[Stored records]
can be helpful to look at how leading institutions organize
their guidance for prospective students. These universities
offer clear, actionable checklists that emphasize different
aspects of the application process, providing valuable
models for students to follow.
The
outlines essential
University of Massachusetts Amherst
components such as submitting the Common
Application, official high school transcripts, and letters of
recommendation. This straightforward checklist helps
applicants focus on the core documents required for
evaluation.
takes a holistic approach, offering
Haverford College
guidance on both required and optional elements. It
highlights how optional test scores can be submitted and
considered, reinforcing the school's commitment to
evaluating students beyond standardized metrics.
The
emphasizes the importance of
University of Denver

*Exercise goal*
Each entry above must be retyped exactly.

*Result*
can be helpful to look at how leading institutions organize
their guidance for prospective students. These universities
offer clear, actionable checklists that emphasize different
aspects of the application process, providing valuable
models for students to follow.
The
outlines essential
University of Massachusetts Amherst
components such as submitting the Common
Application, official high school transcripts, and letters of
recommendation. This straightforward checklist helps
applicants focus on the core documents required for
evaluation.
takes a holistic approach, offering
Haverford College
guidance on both required and optional elements. It
highlights how optional test scores can be submitted and
considered, reinforcing the school's commitment to
evaluating students beyond standardized metrics.
The
emphasizes the importance of
University of Denver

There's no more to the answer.